PROBLEM STATEMENT
Although the entries contain pictures, return everything else in them verbatim and omit the pictures.

━━━━

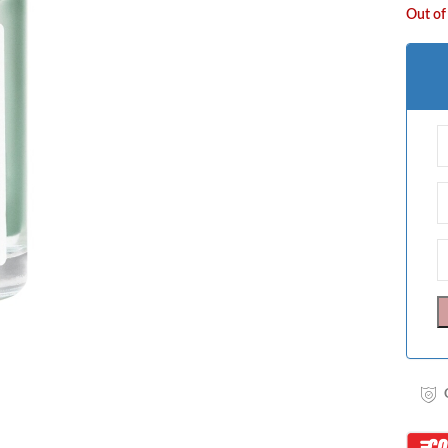
Out of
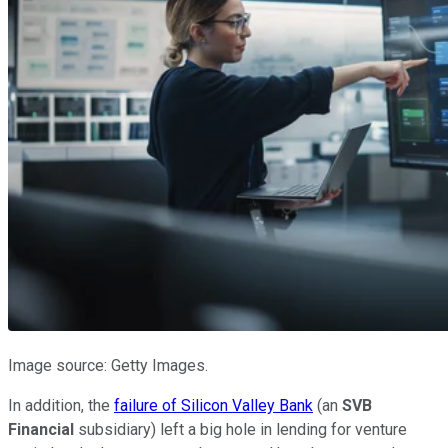
Image source: Getty Images.
In addition, the
failure of Silicon Valley Bank
(an
SVB
Financial
subsidiary) left a big hole in lending for venture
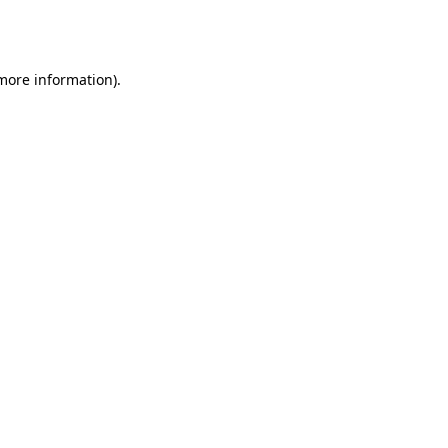
 more information).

━━━━

RESPONSE AREA
Out of
Image source: Getty Images.
In addition, the
failure of Silicon Valley Bank
(an
SVB
Financial
subsidiary) left a big hole in lending for venture
 more information).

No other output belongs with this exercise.